In all palms, those flowers become seed-laden fruits. Some, such as coconuts, have evolved a capacity to float far away. Most palms, including Tahina, produce fleshy fruits (in Tahina's case, about an inch across) that are eaten by birds and small mammals, which then disperse the seeds.

But that relatively limited capacity to spread their seeds raises one of the biggest mysteries about Tahina: How did it get to Madagascar? The three genera of palms most closely related to it, and with which Tahina must share a common ancestor, all live far away, in Central Asia, China and Thailand. Some suspect a seed may have rafted across a huge expanse of sea. Others wonder whether the ancestor originated on Madagascar, and some specimens rode northward on fragments of a continent that broke up more than 100 million years ago, portions of it drifting toward Asia.

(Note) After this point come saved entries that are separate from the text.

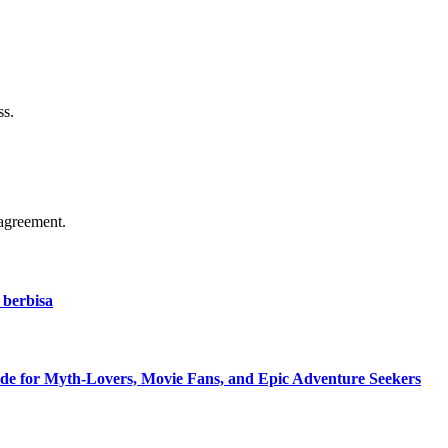
ss.
agreement.
 berbisa
de for Myth-Lovers, Movie Fans, and Epic Adventure Seekers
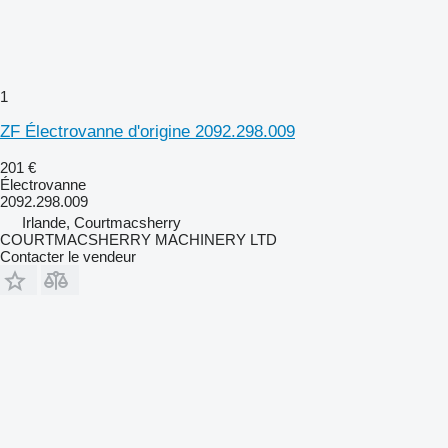
1
ZF Électrovanne d'origine 2092.298.009
201 €
Électrovanne
2092.298.009
Irlande, Courtmacsherry
COURTMACSHERRY MACHINERY LTD
Contacter le vendeur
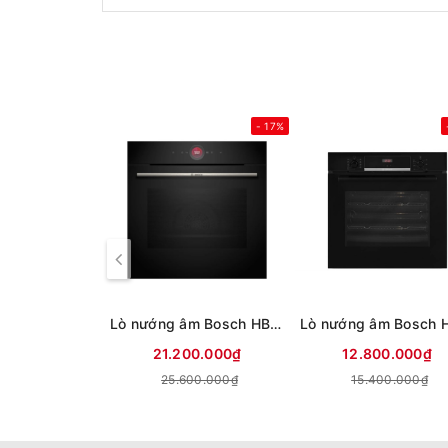
- 17%
Lò nướng âm Bosch HBG7341B1 71 lít
21.200.000₫
12.800.000₫
25.600.000₫
15.400.000₫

"It just shows how little we know about these organisms, even those that are so big and showy," said Andrew Henderson, a curator at the New York Botanical Garden, who called the find "an amazing discovery, totally unexpected." No one knows how old Tahina must get before it flowers. Unlike most trees, palms do not have tree rings that allow scientists to check their age. That is because palms remain underground during their first years of life, until their trunks have reached their full adult girth. Only then do they grow skyward.

But scientists suspect that flowering events in Tahina are rare, because native residents say they have never before witnessed it.

That has helped energize an effort to preserve what is left of Tahina on Madagascar and to cultivate the seeds that have been collected.

Local people have constructed a stockade around the trees to protect them from cattle. And Kew is helping coordinate a program through which nearby farmers can sell the seeds to botanical gardens and researchers around the world.

"We'd really like to see the local people getting a good share of the profits for that," Baker said. "They are very much into this palm and very proud of it."